Apparently, the only place in the world that you can find cucurucho is on La Farola to Baracoa (or in villages within the mountains). It is made and sold by campesinos (farmers) in the region and sold on the side of the road. Our bus driver made a stop and we devoured our cucurucho cones in a hot minute.
Each cone is made with a mix of dried coconut, honey, papaya, guayaba, mandarin oranges and nuts, which are blended together over a fire and then stuffed into palm leaves.
The mix of smoky and sweet is like nothing I have ever tasted and it was DELICIOUS and completely unforgettable.
Ok, Cuba created mojitos. They are all over the place. But all mojitos are not created equal. I swear, you will not find another on the island like the one concocted by the doctors who run Casa Yamicel, the casa particular that we stayed at. They are known for them.
It is all about the yerbabuena (wild mint) that they use. It tastes more like oregano than the classic mint.

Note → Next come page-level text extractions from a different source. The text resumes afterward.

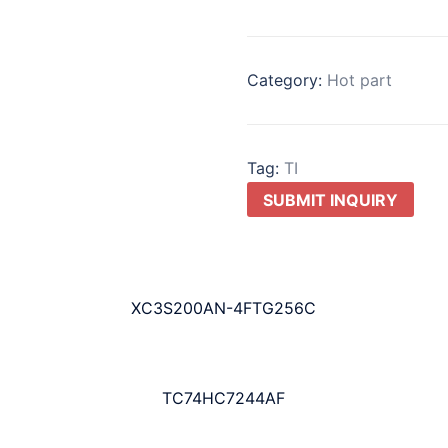
Category:
Hot part
Tag:
TI
SUBMIT INQUIRY
XC3S200AN-4FTG256C
TC74HC7244AF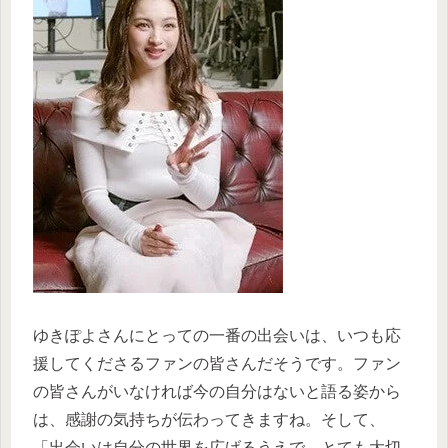
ゆきぽよさんにとっての一番の出会いは、いつも応
援してくださるファンの皆さんだそうです。ファン
の皆さんがいなければ今の自分はないと語る姿から
は、感謝の気持ちが伝わってきますね。そして、
「出会いは自分の世界を広げるうえで、とても大切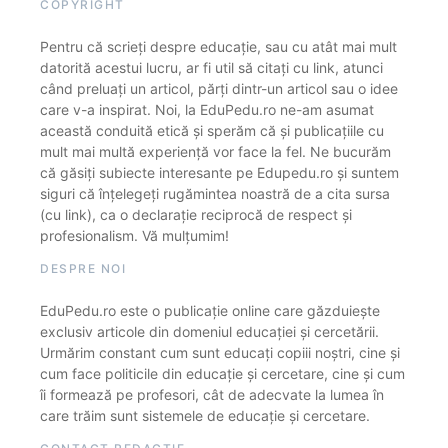
COPYRIGHT
Pentru că scrieți despre educație, sau cu atât mai mult
datorită acestui lucru, ar fi util să citați cu link, atunci
când preluați un articol, părți dintr-un articol sau o idee
care v-a inspirat. Noi, la EduPedu.ro ne-am asumat
această conduită etică și sperăm că și publicațiile cu
mult mai multă experiență vor face la fel. Ne bucurăm
că găsiți subiecte interesante pe Edupedu.ro și suntem
siguri că înțelegeți rugămintea noastră de a cita sursa
(cu link), ca o declarație reciprocă de respect și
profesionalism. Vă mulțumim!
DESPRE NOI
EduPedu.ro este o publicație online care găzduiește
exclusiv articole din domeniul educației și cercetării.
Urmărim constant cum sunt educați copiii noștri, cine și
cum face politicile din educație și cercetare, cine și cum
îi formează pe profesori, cât de adecvate la lumea în
care trăim sunt sistemele de educație și cercetare.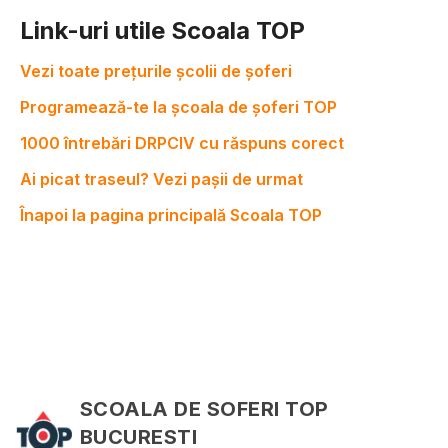
Link-uri utile Scoala TOP
Vezi toate prețurile școlii de șoferi
Programează-te la școala de șoferi TOP
1000 întrebări DRPCIV cu răspuns corect
Ai picat traseul? Vezi pașii de urmat
Înapoi la pagina principală Scoala TOP
SCOALA DE SOFERI TOP
BUCURESTI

3) Pescado con Leche de Coco
This is a typical baracoense dish.
It is a fish fillet served in coconut milk with spices and veggies. It is both rich and light and seriously perfect on a rooftop with the warm wind blowing at night. We had this at our casa particular and at Restaurant Las Terrazas de Casa Nilson.
As mentioned before, Baracoa is also the chocolate capital of Cuba. There is a chocolate drink, chorote, that is ubiquitous throughout the city.
It is a mix of Baracoan cocoa, coconut milk, cinammon and bananina (plantain flour). It tastes like a silky, smoky, hot chocolate. It is so perfect at breakfast.
5) Bacán de Cangrejo
I adore crab and this dish is reminiscent of both Mexican tamales and Sri Lankan lamprais (minus the heat).
It is made with raw green plantain, crabmeat, egg, garlic, naranja agria (bitter orange) and spices, mashed together, cooked for over an hour and then wrapped in a banana leaf. It’s a no brainer.